■ Что нужно сделать:
a. Повторите дословно отрывок из фрагмента о русской литературе между словами «Бедность русской литературы» и «подробнее и обстоятельнее.» включительно.
b. Выпишите из фрагмента о русской литературе все глаголы прошедшего времени, при которых подлежащим служит местоимение «мы».

■ Фрагмент текста:
========================================================================

Бедность русской литературы в настоящее время – также необходимое следствие исторического развития и хода ее вообще. Мы уже говорили об этом; но нам еще остается сказать кое-что. Мы с особенною подробностью развили ту мысль, что все роды попыток и опытов уже истощены, а потому обыкновенные таланты лишены возможности в чем-нибудь успевать, но мы только мимоходом заметили, что в то же время даны образцы истинного творчества, которым подражать нельзя и которые если не мешают с большим или меньшим успехом действовать талантам, то уже не подражательным, а самобытным, и которые убили совершенно возможность успеха для обыкновенных дарований, доселе игравших такую важную роль. Об этом стоит поговорить подробнее и обстоятельнее.

========================================================================

■ Собранные материалы:
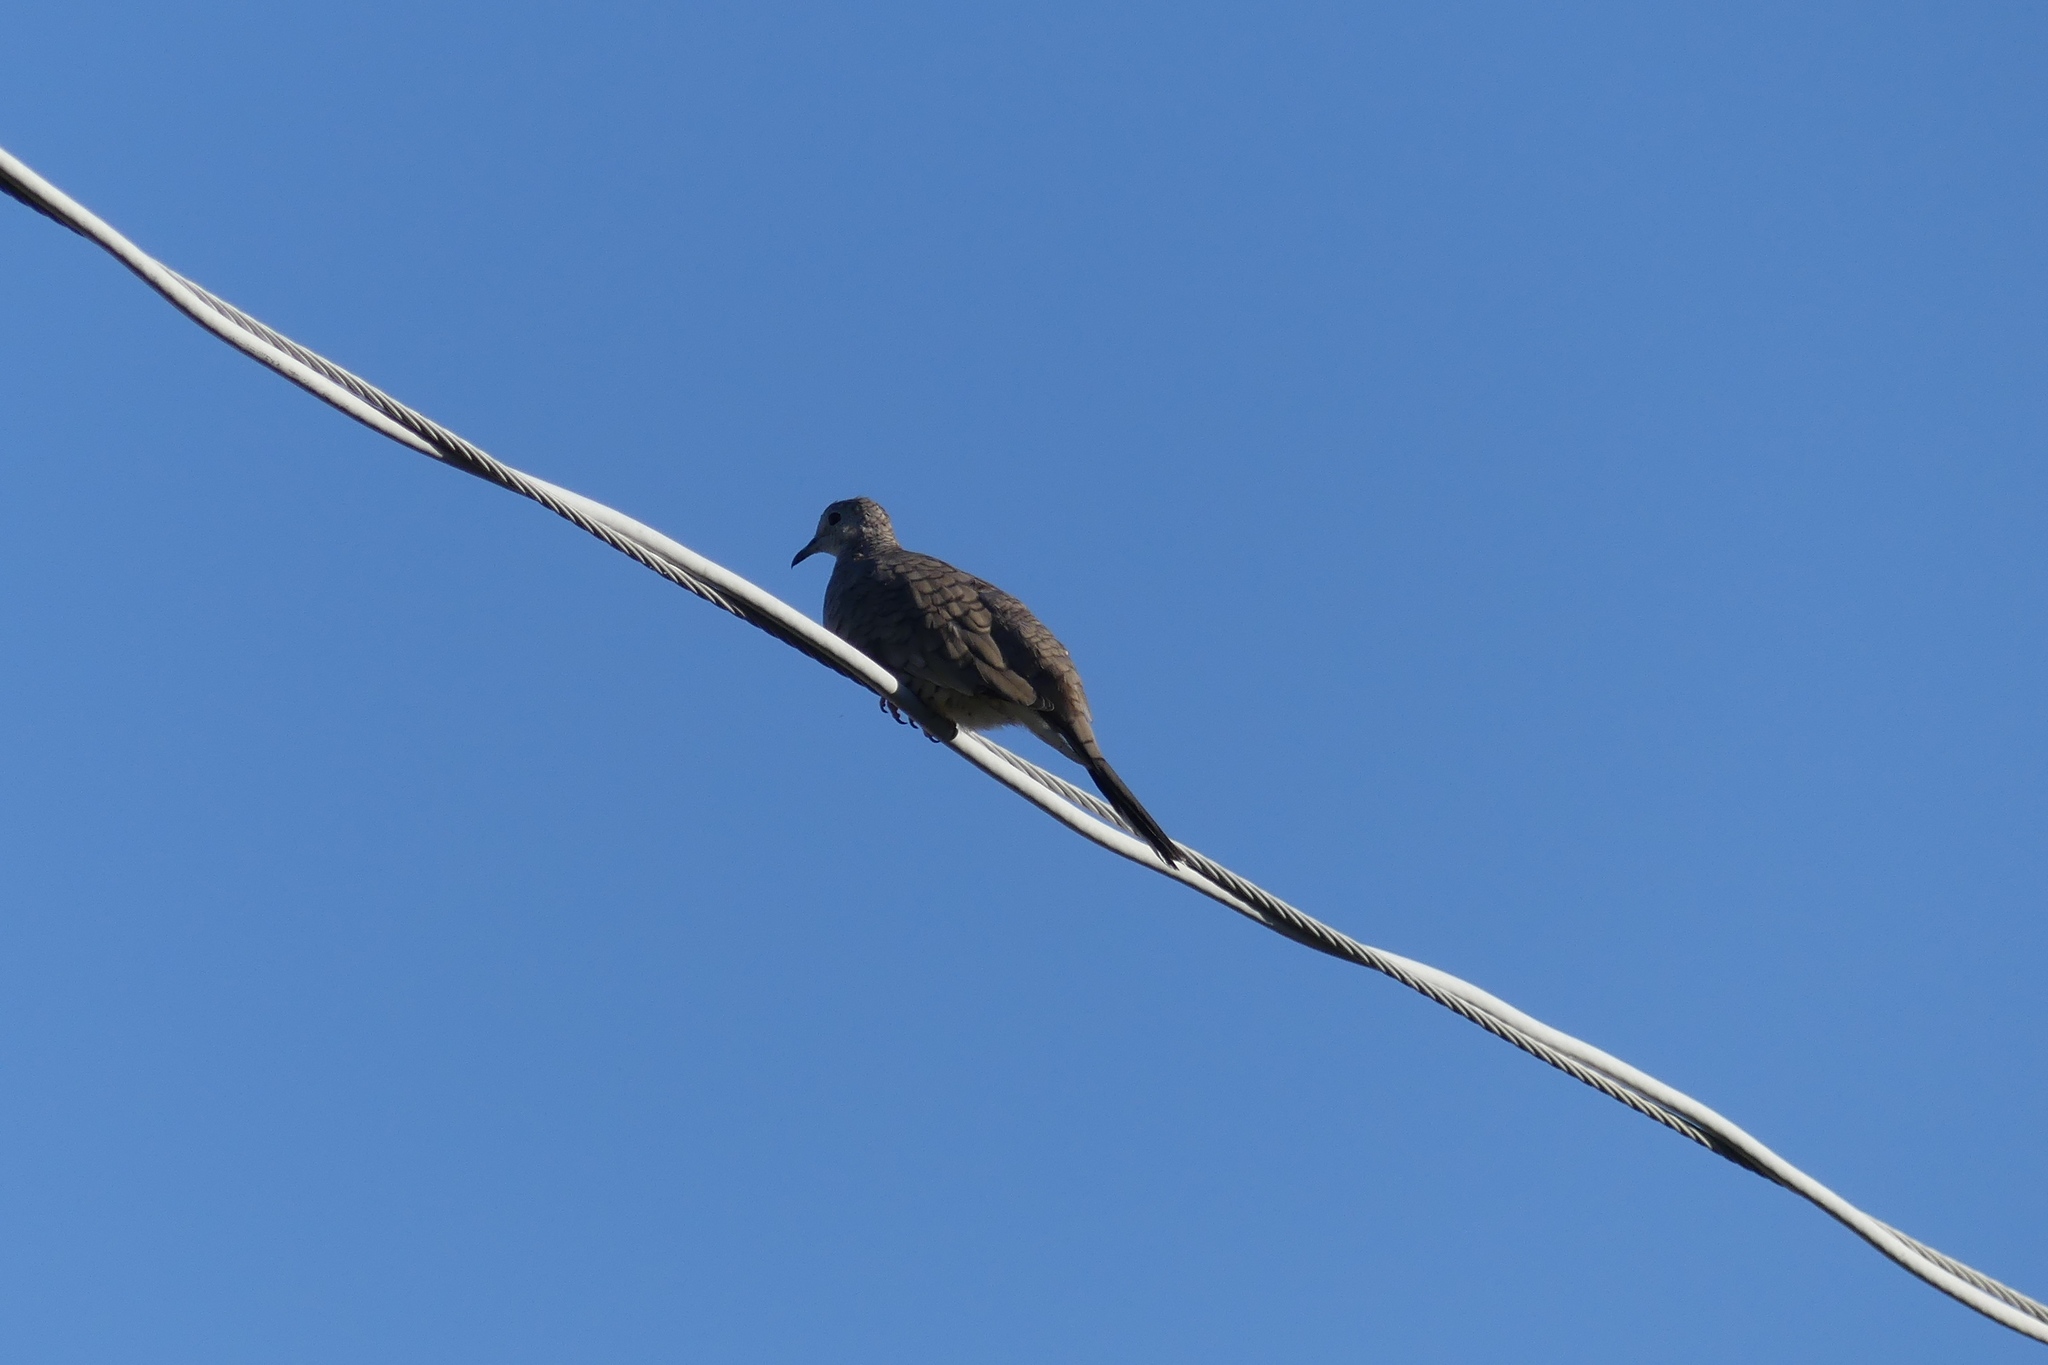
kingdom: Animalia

========================================================================

■ Ответы по заданиям:
a.
Бедность русской литературы в настоящее время – также необходимое следствие исторического развития и хода ее вообще. Мы уже говорили об этом; но нам еще остается сказать кое-что. Мы с особенною подробностью развили ту мысль, что все роды попыток и опытов уже истощены, а потому обыкновенные таланты лишены возможности в чем-нибудь успевать, но мы только мимоходом заметили, что в то же время даны образцы истинного творчества, которым подражать нельзя и которые если не мешают с большим или меньшим успехом действовать талантам, то уже не подражательным, а самобытным, и которые убили совершенно возможность успеха для обыкновенных дарований, доселе игравших такую важную роль. Об этом стоит поговорить подробнее и обстоятельнее.

b. говорили, развили, заметили